Einfache Formel für eigenen Glühwein
- 5 Liter Flüssigkeit nach Wahl
- 5 geschälte und geschnittene Kartoffeln
- 50 g Hefe
- 2 kg Zucker
- ca. 500 g Früchte oder Trockenfrüchte
- Gewürze nach Wunsch
So geht's
- Alles in einem sauberen 10-Liter-Eimer vermischen.
- Gründlich umrühren, bis sich der Zucker löst.
- Den Eimer mit Frischhaltefolie abdecken und kleine Luftlöcher hineinstechen.
- Bei Zimmertemperatur mindestens drei Wochen stehen lassen. Der Glühwein soll ungestört und in Ruhe gären und in dieser Zeit nicht bewegt werden.
- Den Glühwein abseihen und eine weitere Woche zum Klären stehen lassen.
- In saubere, gerne gläserne Flaschen abfüllen. Darauf achten, den Bodensatz nicht mitzunehmen.
- Kühl lagern, bis der Glühwein getrunken wird.
So baust du verschiedene Glühwein-Typen
Klassischer Glühwein
Wähle Malzbier als Basis, Rosinen als Frucht und würze mit Zimt, Kardamom, Nelken, Ingwer und gerne Pomeranzenschale. Siehe das Rezept für klassischen Dunderglögg.

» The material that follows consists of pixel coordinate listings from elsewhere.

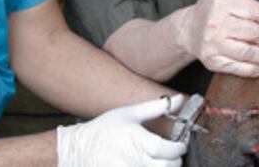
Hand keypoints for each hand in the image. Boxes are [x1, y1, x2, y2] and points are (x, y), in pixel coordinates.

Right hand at [56, 95, 186, 166]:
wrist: (78, 149)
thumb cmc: (104, 130)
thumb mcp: (129, 113)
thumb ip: (156, 107)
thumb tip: (179, 99)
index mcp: (136, 139)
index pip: (167, 150)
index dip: (179, 148)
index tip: (180, 145)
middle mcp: (132, 159)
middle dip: (174, 161)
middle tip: (170, 155)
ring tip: (159, 161)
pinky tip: (146, 164)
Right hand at [177, 0, 258, 76]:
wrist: (187, 31)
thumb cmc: (208, 8)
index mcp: (221, 4)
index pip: (253, 11)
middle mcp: (216, 24)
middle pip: (253, 33)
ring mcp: (213, 44)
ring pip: (246, 51)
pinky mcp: (212, 61)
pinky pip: (235, 67)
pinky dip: (251, 69)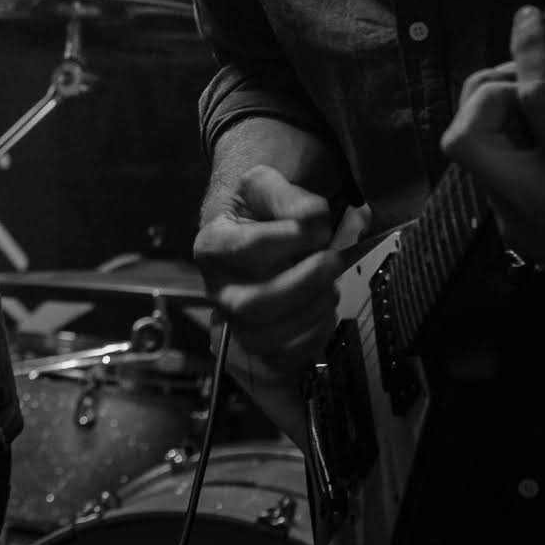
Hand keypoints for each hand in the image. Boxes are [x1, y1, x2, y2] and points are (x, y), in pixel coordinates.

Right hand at [192, 163, 344, 369]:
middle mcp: (216, 288)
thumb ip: (286, 195)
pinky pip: (280, 359)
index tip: (320, 227)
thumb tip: (314, 217)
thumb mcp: (265, 185)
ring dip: (309, 313)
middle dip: (303, 285)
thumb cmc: (258, 209)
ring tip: (329, 288)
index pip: (245, 249)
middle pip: (252, 305)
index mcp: (212, 245)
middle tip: (333, 261)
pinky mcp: (256, 343)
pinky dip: (310, 340)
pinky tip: (323, 313)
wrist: (254, 231)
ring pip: (265, 337)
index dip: (288, 239)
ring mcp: (234, 320)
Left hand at [443, 5, 544, 305]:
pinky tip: (543, 147)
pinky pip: (490, 177)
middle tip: (525, 84)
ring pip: (470, 154)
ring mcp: (519, 223)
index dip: (531, 48)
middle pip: (464, 135)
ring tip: (535, 110)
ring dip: (493, 120)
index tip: (529, 19)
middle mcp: (541, 203)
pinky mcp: (515, 234)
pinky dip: (509, 150)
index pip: (540, 97)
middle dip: (485, 95)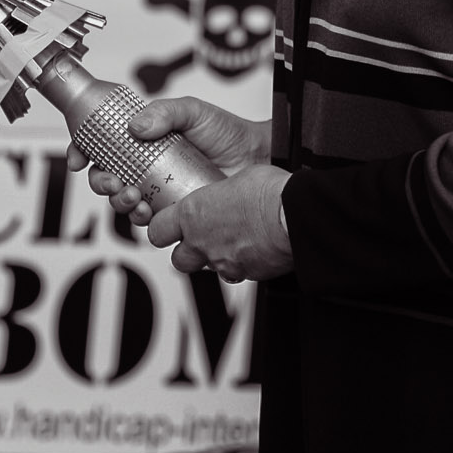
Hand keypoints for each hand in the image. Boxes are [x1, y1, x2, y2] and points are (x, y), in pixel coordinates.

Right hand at [66, 97, 270, 224]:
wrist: (258, 158)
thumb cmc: (228, 133)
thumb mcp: (193, 111)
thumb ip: (165, 111)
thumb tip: (136, 126)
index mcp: (144, 140)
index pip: (102, 145)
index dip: (82, 151)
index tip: (77, 158)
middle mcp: (147, 167)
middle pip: (106, 177)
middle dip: (101, 182)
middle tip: (113, 182)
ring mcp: (159, 191)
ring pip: (124, 203)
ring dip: (120, 203)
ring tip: (134, 197)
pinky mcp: (174, 214)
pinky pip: (149, 224)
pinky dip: (142, 220)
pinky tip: (150, 213)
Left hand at [148, 164, 291, 282]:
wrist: (295, 215)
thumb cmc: (268, 192)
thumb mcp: (237, 177)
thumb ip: (221, 192)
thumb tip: (224, 193)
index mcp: (193, 213)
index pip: (157, 229)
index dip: (162, 227)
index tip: (168, 223)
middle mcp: (202, 241)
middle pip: (177, 259)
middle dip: (185, 250)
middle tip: (198, 237)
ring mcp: (222, 261)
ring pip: (207, 267)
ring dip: (214, 257)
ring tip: (231, 241)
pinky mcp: (244, 274)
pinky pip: (234, 273)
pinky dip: (239, 263)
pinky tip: (252, 248)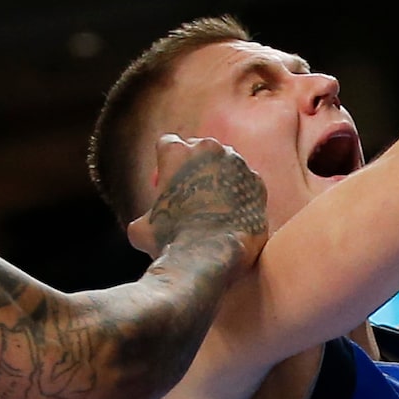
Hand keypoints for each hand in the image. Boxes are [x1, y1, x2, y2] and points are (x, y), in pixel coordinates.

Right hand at [130, 135, 267, 276]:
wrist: (211, 256)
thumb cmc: (172, 242)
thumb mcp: (141, 230)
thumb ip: (143, 217)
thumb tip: (143, 226)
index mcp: (176, 152)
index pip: (167, 143)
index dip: (164, 161)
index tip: (165, 178)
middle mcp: (208, 148)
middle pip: (199, 148)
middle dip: (195, 165)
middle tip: (191, 189)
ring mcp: (236, 162)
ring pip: (226, 163)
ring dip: (219, 177)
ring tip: (213, 204)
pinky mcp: (257, 181)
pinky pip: (245, 182)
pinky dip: (239, 194)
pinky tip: (232, 214)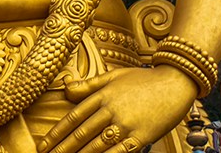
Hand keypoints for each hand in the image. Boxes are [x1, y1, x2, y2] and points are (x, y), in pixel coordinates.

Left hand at [37, 66, 197, 152]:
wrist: (175, 82)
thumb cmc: (144, 79)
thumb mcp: (113, 76)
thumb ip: (89, 84)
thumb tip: (66, 88)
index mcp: (102, 95)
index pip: (74, 117)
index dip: (57, 132)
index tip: (44, 144)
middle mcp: (111, 110)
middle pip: (82, 134)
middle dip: (63, 149)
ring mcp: (126, 124)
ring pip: (97, 145)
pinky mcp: (142, 136)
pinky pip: (121, 152)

Fruchtiger, heller Glühwein
Wähle Apfelmost oder Apfelsaft als Basis. Füge Rosinen und getrocknete Äpfel hinzu. Würze mit Zimt, Kardamom, Ingwer und Pomeranze. Siehe Apfelglühwein.
Dunkler Beerenglühwein
Wähle Cranberrysaft oder schwarzen Johannisbeersaft als Basis. Verwende Rosinen oder getrocknete Beeren. Würze mit Zimt, Nelken, Kardamom, Ingwer und Pomeranze. Siehe Cranberry-Glühwein oder Johannisbeer-Glühwein.
Süßer, würziger Weihnachtsglühwein
Wähle Julmust als Basis. Verwende Rosinen und würze mit Zimt, Nelken, Kardamom, Ingwer, Pomeranze und gerne etwas Sternanis. Siehe Julmust-Glühwein.
Frischer Zitrusglühwein
Wähle Wasser als Basis und baue den Geschmack mit Zitrone, getrockneten Äpfeln und Gewürzen auf. Sternanis, Ingwer, Kardamom und Pomeranze passen besonders gut. Siehe Zitronen-Lakritz-Glühwein.